Monday, March 23, 2015

March 28, 1865---“. . . lead to a negotiated peace with the Confederacy.”



MARCH 28, 1865:     

Having received approval from President Lincoln for his Spring Offensive, General Ulysses S. Grant issues orders to his various subcommanders.


Grant’s plan is relatively straightforward. He plans to use unbearable pressure to push The Army of Northern Virginia out of the Richmond-Petersburg pocket. At the same time, he intends to cut the Boydton Plank Road and the Southside Railroad, the two last supply lines into the pocket. If this maneuver is successful Petersburg, then Richmond, will fall. Grant is counting on the fact that Robert E. Lee will fight to keep his supply lines open. If Lee can be severely mauled in that fight he may have no choice but to surrender. The war could be over by April first.

Maybe . . . 

Grant knows that Lee will not go down without a fight, and a bitter one. So Grant has appointed Philip Sheridan to lead the assault against Lee’s supply lines. He is confident that Sheridan will triumph. By the Union clock it is two minutes to midnight for the Confederacy, and Grant wants that bell to toll at the precisely correct moment.

Grant knows, however, that there are alternate scenarios, all of which could ---

“. . . lead to a negotiated peace with the Confederacy.”: 

First, Lee could refuse to leave the pocket. Grant is privately a little surprised that Lee has tried only once, at Fort Stedman. This tells him that the Army of Northern Virginia might be more debilitated than Grant realizes. It may also indicate a total unwillingness to abandon Richmond. Grant knows that this could mean that The Army of The Potomac might have to go into the pocket to clean it out. It is not an alternative Grant relishes. The Confederates know their maze of entrenchments as well as the rats who share them, and Grant’s men, no matter how numerically superior, will be at a complete disadvantage in that enemy warren. Union casualties could be --- no, will be --- frightful, win or lose. Grant does not want to fight Lee in a static position again. The name “Cold Harbor” rings like a tocsin in Grant’s brain. Union morale would collapse, and . . .  

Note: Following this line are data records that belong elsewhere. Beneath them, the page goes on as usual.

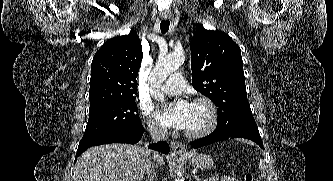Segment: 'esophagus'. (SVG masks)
<instances>
[{
	"label": "esophagus",
	"instance_id": "34e87169",
	"mask_svg": "<svg viewBox=\"0 0 333 181\" xmlns=\"http://www.w3.org/2000/svg\"><path fill=\"white\" fill-rule=\"evenodd\" d=\"M170 146L172 149V152L177 155H185L186 154V148L185 146L177 141H171Z\"/></svg>",
	"mask_w": 333,
	"mask_h": 181
}]
</instances>
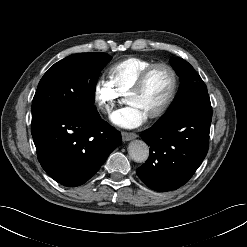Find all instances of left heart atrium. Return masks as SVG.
Here are the masks:
<instances>
[{
    "mask_svg": "<svg viewBox=\"0 0 247 247\" xmlns=\"http://www.w3.org/2000/svg\"><path fill=\"white\" fill-rule=\"evenodd\" d=\"M146 119L147 116L134 105L120 109L111 116L112 123L125 129L137 128L142 125Z\"/></svg>",
    "mask_w": 247,
    "mask_h": 247,
    "instance_id": "1",
    "label": "left heart atrium"
}]
</instances>
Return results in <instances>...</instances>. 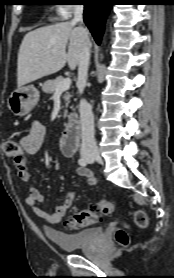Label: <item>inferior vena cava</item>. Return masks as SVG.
<instances>
[{"instance_id":"inferior-vena-cava-1","label":"inferior vena cava","mask_w":174,"mask_h":278,"mask_svg":"<svg viewBox=\"0 0 174 278\" xmlns=\"http://www.w3.org/2000/svg\"><path fill=\"white\" fill-rule=\"evenodd\" d=\"M83 22V5L74 6V18L71 21L72 25ZM82 28V27H81ZM90 61V47L85 45L83 47V52L78 63V78L77 87L79 93H83V90L87 81V72ZM80 121H81V153H98V148L96 145L94 137V116L92 112L91 105L85 100L81 99L79 103Z\"/></svg>"}]
</instances>
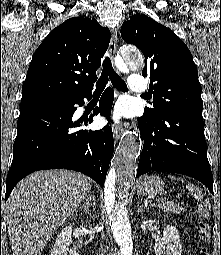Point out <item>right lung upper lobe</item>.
<instances>
[{"mask_svg": "<svg viewBox=\"0 0 221 255\" xmlns=\"http://www.w3.org/2000/svg\"><path fill=\"white\" fill-rule=\"evenodd\" d=\"M109 42V29L93 18H71L53 29L33 55L20 107L91 92Z\"/></svg>", "mask_w": 221, "mask_h": 255, "instance_id": "obj_1", "label": "right lung upper lobe"}]
</instances>
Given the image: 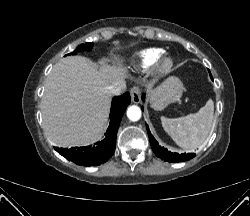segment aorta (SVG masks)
Segmentation results:
<instances>
[{
	"instance_id": "obj_1",
	"label": "aorta",
	"mask_w": 250,
	"mask_h": 216,
	"mask_svg": "<svg viewBox=\"0 0 250 216\" xmlns=\"http://www.w3.org/2000/svg\"><path fill=\"white\" fill-rule=\"evenodd\" d=\"M127 116L131 121H138L141 118V109L138 106H130L127 110Z\"/></svg>"
}]
</instances>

Second, Lee could avoid battle and slip out of the pocket altogether via one or either of his supply lines or some other route. Were he to do so, it would appear that he had outfoxed Grant, and this could mean a prolongation of the war. Grant fears just this: “I was afraid every morning that I would wake from my sleep to hear that Lee had gone, and that nothing was left but his picket line,” and . . .   

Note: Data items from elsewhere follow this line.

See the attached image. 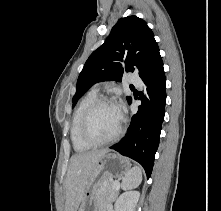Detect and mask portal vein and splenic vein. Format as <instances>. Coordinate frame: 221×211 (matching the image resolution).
<instances>
[{
    "label": "portal vein and splenic vein",
    "instance_id": "1",
    "mask_svg": "<svg viewBox=\"0 0 221 211\" xmlns=\"http://www.w3.org/2000/svg\"><path fill=\"white\" fill-rule=\"evenodd\" d=\"M120 187V183L118 180L114 181V188L118 189Z\"/></svg>",
    "mask_w": 221,
    "mask_h": 211
}]
</instances>
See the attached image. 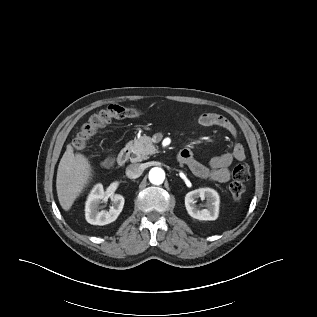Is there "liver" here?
Instances as JSON below:
<instances>
[{"label": "liver", "mask_w": 317, "mask_h": 317, "mask_svg": "<svg viewBox=\"0 0 317 317\" xmlns=\"http://www.w3.org/2000/svg\"><path fill=\"white\" fill-rule=\"evenodd\" d=\"M91 175L88 159L83 154H74L73 147L68 145L60 160L56 179L58 200L65 211L70 210Z\"/></svg>", "instance_id": "liver-1"}]
</instances>
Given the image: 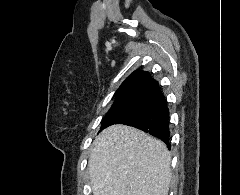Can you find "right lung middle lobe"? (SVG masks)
<instances>
[{
  "mask_svg": "<svg viewBox=\"0 0 240 195\" xmlns=\"http://www.w3.org/2000/svg\"><path fill=\"white\" fill-rule=\"evenodd\" d=\"M146 97V94L116 95L113 105L104 117L100 131L110 125L117 123L126 115L137 109L142 105Z\"/></svg>",
  "mask_w": 240,
  "mask_h": 195,
  "instance_id": "dd1d6c3e",
  "label": "right lung middle lobe"
}]
</instances>
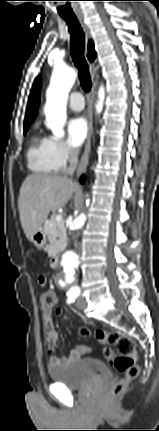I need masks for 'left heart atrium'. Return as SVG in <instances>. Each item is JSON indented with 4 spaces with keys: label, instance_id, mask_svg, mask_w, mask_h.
<instances>
[{
    "label": "left heart atrium",
    "instance_id": "39dd6f15",
    "mask_svg": "<svg viewBox=\"0 0 159 431\" xmlns=\"http://www.w3.org/2000/svg\"><path fill=\"white\" fill-rule=\"evenodd\" d=\"M69 142L72 146L78 147L85 140L88 132L86 119L75 117L71 119L67 126Z\"/></svg>",
    "mask_w": 159,
    "mask_h": 431
}]
</instances>
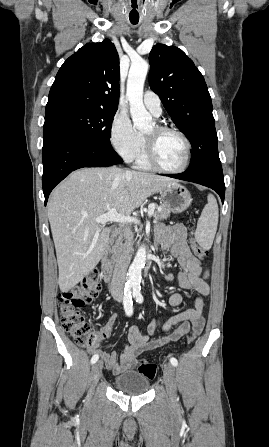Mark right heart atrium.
Segmentation results:
<instances>
[{
	"label": "right heart atrium",
	"mask_w": 269,
	"mask_h": 447,
	"mask_svg": "<svg viewBox=\"0 0 269 447\" xmlns=\"http://www.w3.org/2000/svg\"><path fill=\"white\" fill-rule=\"evenodd\" d=\"M110 142L126 160H133L138 152L140 134L134 129L129 116L117 110L110 125Z\"/></svg>",
	"instance_id": "obj_1"
}]
</instances>
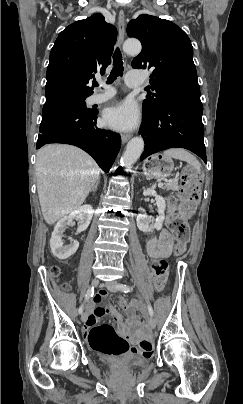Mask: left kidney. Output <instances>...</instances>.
Segmentation results:
<instances>
[{
	"label": "left kidney",
	"mask_w": 243,
	"mask_h": 404,
	"mask_svg": "<svg viewBox=\"0 0 243 404\" xmlns=\"http://www.w3.org/2000/svg\"><path fill=\"white\" fill-rule=\"evenodd\" d=\"M143 196H155L159 216H157L156 220H151V218L145 214V210H143V208H139L142 214H138L137 216V228H139L141 232H153V230H161L162 224L165 220L166 210V202L164 198H162V196H157L155 190H152V188H147V190H144ZM150 222H153V224H151V228L149 226Z\"/></svg>",
	"instance_id": "obj_1"
}]
</instances>
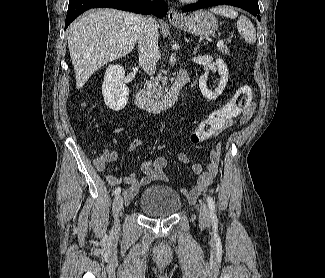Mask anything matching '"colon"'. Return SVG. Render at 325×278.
Returning <instances> with one entry per match:
<instances>
[{
  "instance_id": "obj_1",
  "label": "colon",
  "mask_w": 325,
  "mask_h": 278,
  "mask_svg": "<svg viewBox=\"0 0 325 278\" xmlns=\"http://www.w3.org/2000/svg\"><path fill=\"white\" fill-rule=\"evenodd\" d=\"M251 105V88L248 85L240 86L229 102L213 111L206 119L200 122L190 135V140L192 142H201L211 138Z\"/></svg>"
}]
</instances>
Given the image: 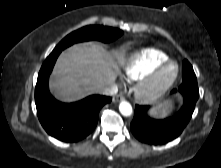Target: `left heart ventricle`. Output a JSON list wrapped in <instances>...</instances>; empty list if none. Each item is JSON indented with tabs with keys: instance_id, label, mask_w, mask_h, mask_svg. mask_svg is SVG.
I'll use <instances>...</instances> for the list:
<instances>
[{
	"instance_id": "left-heart-ventricle-1",
	"label": "left heart ventricle",
	"mask_w": 221,
	"mask_h": 168,
	"mask_svg": "<svg viewBox=\"0 0 221 168\" xmlns=\"http://www.w3.org/2000/svg\"><path fill=\"white\" fill-rule=\"evenodd\" d=\"M173 68L169 67L166 71H165V76L169 75L172 72Z\"/></svg>"
}]
</instances>
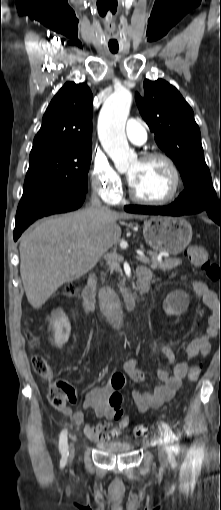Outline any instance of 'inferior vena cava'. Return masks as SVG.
<instances>
[{
    "instance_id": "1",
    "label": "inferior vena cava",
    "mask_w": 221,
    "mask_h": 510,
    "mask_svg": "<svg viewBox=\"0 0 221 510\" xmlns=\"http://www.w3.org/2000/svg\"><path fill=\"white\" fill-rule=\"evenodd\" d=\"M90 202L93 207L100 208L101 210H108V208L101 206L100 200H99L96 192L92 193Z\"/></svg>"
}]
</instances>
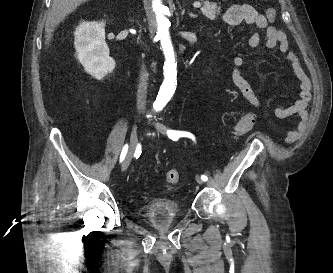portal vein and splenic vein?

Third, Lee could defeat Sheridan in a close contest, and escape the pocket. This could mean a prolongation of the war, and . . . 

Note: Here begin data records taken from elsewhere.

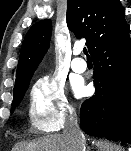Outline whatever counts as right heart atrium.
Returning a JSON list of instances; mask_svg holds the SVG:
<instances>
[{
	"label": "right heart atrium",
	"mask_w": 131,
	"mask_h": 151,
	"mask_svg": "<svg viewBox=\"0 0 131 151\" xmlns=\"http://www.w3.org/2000/svg\"><path fill=\"white\" fill-rule=\"evenodd\" d=\"M30 120L33 128L44 133L59 131L73 116L64 85L54 76L37 79L30 90Z\"/></svg>",
	"instance_id": "1"
}]
</instances>
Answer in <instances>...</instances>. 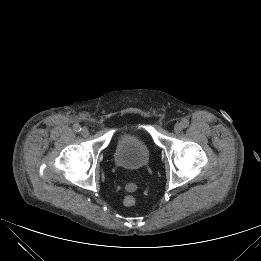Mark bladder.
Masks as SVG:
<instances>
[{"label": "bladder", "instance_id": "bladder-1", "mask_svg": "<svg viewBox=\"0 0 261 261\" xmlns=\"http://www.w3.org/2000/svg\"><path fill=\"white\" fill-rule=\"evenodd\" d=\"M149 158V147L144 134L139 130L118 131L114 161L123 169L136 171L144 167Z\"/></svg>", "mask_w": 261, "mask_h": 261}]
</instances>
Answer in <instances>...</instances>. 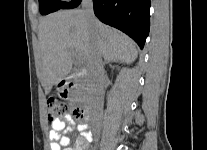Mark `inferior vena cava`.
Instances as JSON below:
<instances>
[{
    "mask_svg": "<svg viewBox=\"0 0 207 150\" xmlns=\"http://www.w3.org/2000/svg\"><path fill=\"white\" fill-rule=\"evenodd\" d=\"M81 7L86 21L89 24L93 25L96 21L93 11V2L91 0H83L81 3ZM88 68L94 99L97 102L102 103L103 89L106 83V76L104 72L102 57L97 50L93 51L88 63Z\"/></svg>",
    "mask_w": 207,
    "mask_h": 150,
    "instance_id": "obj_1",
    "label": "inferior vena cava"
}]
</instances>
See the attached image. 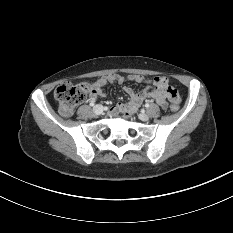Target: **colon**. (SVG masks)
<instances>
[{
  "label": "colon",
  "mask_w": 233,
  "mask_h": 233,
  "mask_svg": "<svg viewBox=\"0 0 233 233\" xmlns=\"http://www.w3.org/2000/svg\"><path fill=\"white\" fill-rule=\"evenodd\" d=\"M91 93V86L88 83H64L59 85L54 93L60 113L65 116H71L77 105L81 104ZM172 112L179 109L180 97L176 90L171 91Z\"/></svg>",
  "instance_id": "5ec220e1"
}]
</instances>
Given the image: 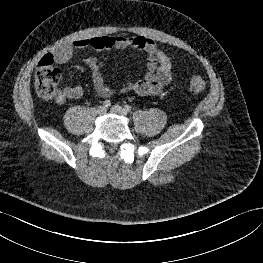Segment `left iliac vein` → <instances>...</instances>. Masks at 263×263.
<instances>
[{
	"label": "left iliac vein",
	"instance_id": "left-iliac-vein-1",
	"mask_svg": "<svg viewBox=\"0 0 263 263\" xmlns=\"http://www.w3.org/2000/svg\"><path fill=\"white\" fill-rule=\"evenodd\" d=\"M111 112L114 113V114L121 115V116H126L127 115V112L124 110V108H122L119 105L112 106L111 107Z\"/></svg>",
	"mask_w": 263,
	"mask_h": 263
}]
</instances>
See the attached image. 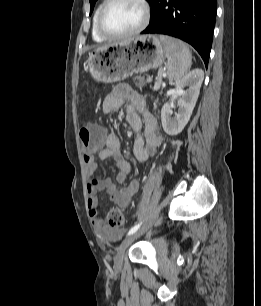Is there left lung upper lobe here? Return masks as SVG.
Masks as SVG:
<instances>
[{
	"label": "left lung upper lobe",
	"instance_id": "1",
	"mask_svg": "<svg viewBox=\"0 0 261 306\" xmlns=\"http://www.w3.org/2000/svg\"><path fill=\"white\" fill-rule=\"evenodd\" d=\"M97 0H90V14L92 13L93 11V8H94V5H95V2ZM149 3H151L153 0H147Z\"/></svg>",
	"mask_w": 261,
	"mask_h": 306
}]
</instances>
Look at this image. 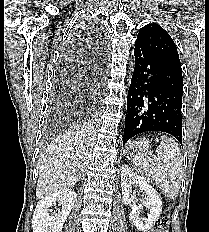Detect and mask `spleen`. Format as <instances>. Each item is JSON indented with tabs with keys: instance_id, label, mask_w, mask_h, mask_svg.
I'll return each mask as SVG.
<instances>
[{
	"instance_id": "obj_1",
	"label": "spleen",
	"mask_w": 209,
	"mask_h": 232,
	"mask_svg": "<svg viewBox=\"0 0 209 232\" xmlns=\"http://www.w3.org/2000/svg\"><path fill=\"white\" fill-rule=\"evenodd\" d=\"M159 160L138 153L132 154V162L142 175L151 178L167 197L175 198L183 177V159L174 139L161 136L156 149Z\"/></svg>"
}]
</instances>
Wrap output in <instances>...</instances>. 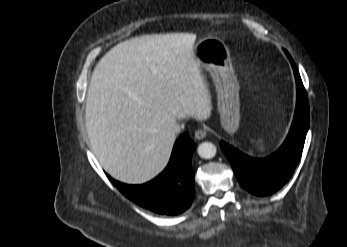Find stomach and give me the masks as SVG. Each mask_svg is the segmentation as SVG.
<instances>
[{
	"label": "stomach",
	"instance_id": "0dacf381",
	"mask_svg": "<svg viewBox=\"0 0 347 247\" xmlns=\"http://www.w3.org/2000/svg\"><path fill=\"white\" fill-rule=\"evenodd\" d=\"M193 57L211 74L221 127L228 134H235L240 125V87L228 47L218 38H204L193 46Z\"/></svg>",
	"mask_w": 347,
	"mask_h": 247
}]
</instances>
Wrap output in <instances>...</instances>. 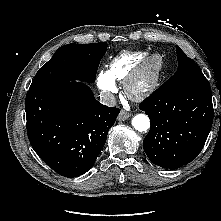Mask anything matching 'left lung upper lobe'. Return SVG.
<instances>
[{
	"instance_id": "1",
	"label": "left lung upper lobe",
	"mask_w": 221,
	"mask_h": 221,
	"mask_svg": "<svg viewBox=\"0 0 221 221\" xmlns=\"http://www.w3.org/2000/svg\"><path fill=\"white\" fill-rule=\"evenodd\" d=\"M178 68L175 74L167 80L163 87H177V86H203L210 87L208 80L197 64L176 46Z\"/></svg>"
}]
</instances>
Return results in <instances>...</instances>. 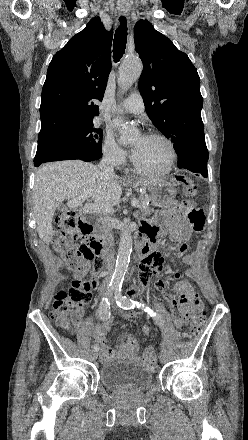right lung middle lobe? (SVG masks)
Listing matches in <instances>:
<instances>
[{
  "label": "right lung middle lobe",
  "mask_w": 248,
  "mask_h": 440,
  "mask_svg": "<svg viewBox=\"0 0 248 440\" xmlns=\"http://www.w3.org/2000/svg\"><path fill=\"white\" fill-rule=\"evenodd\" d=\"M101 129L93 122L39 134L34 163L68 160L77 157H102Z\"/></svg>",
  "instance_id": "right-lung-middle-lobe-1"
}]
</instances>
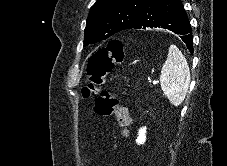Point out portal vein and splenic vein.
<instances>
[{
    "label": "portal vein and splenic vein",
    "mask_w": 227,
    "mask_h": 166,
    "mask_svg": "<svg viewBox=\"0 0 227 166\" xmlns=\"http://www.w3.org/2000/svg\"><path fill=\"white\" fill-rule=\"evenodd\" d=\"M157 83H158V81H156V80H155V81H153V84H154V85H156Z\"/></svg>",
    "instance_id": "portal-vein-and-splenic-vein-1"
}]
</instances>
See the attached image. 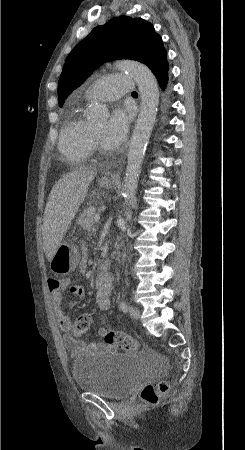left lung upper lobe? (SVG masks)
I'll use <instances>...</instances> for the list:
<instances>
[{"mask_svg": "<svg viewBox=\"0 0 245 450\" xmlns=\"http://www.w3.org/2000/svg\"><path fill=\"white\" fill-rule=\"evenodd\" d=\"M133 59L153 72L164 63L167 52L153 25L141 18L119 16L98 26L68 55L58 84V102L80 86L106 61Z\"/></svg>", "mask_w": 245, "mask_h": 450, "instance_id": "1", "label": "left lung upper lobe"}]
</instances>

In any of these scenarios, a victorious Lee would have two options ---


The first option would be that Lee would move southward and link up with General Joseph E. Johnston C.S.A.’s Army of Tennessee in North Carolina. Their combined force would have at least 50,000 men (plus newly-armed slaves and those enheartened Confederate recruits who would doubtless flock to their banners). While Lee’s enlarged army would still be vastly outnumbered by Grant and Sherman (who combined have nearly 250,000 men), it would still be large enough to force a prolongation of the war, and . . .

The second option would be for Lee to move his smaller, more compact, and always speedy army directly east to the Blue Ridge Mountains. Once there, Lee could divide his men into partisan units and harry the Union indefinitely. This could mean a prolongation of the war, and . . .



Grant puts his faith in Phil Sheridan.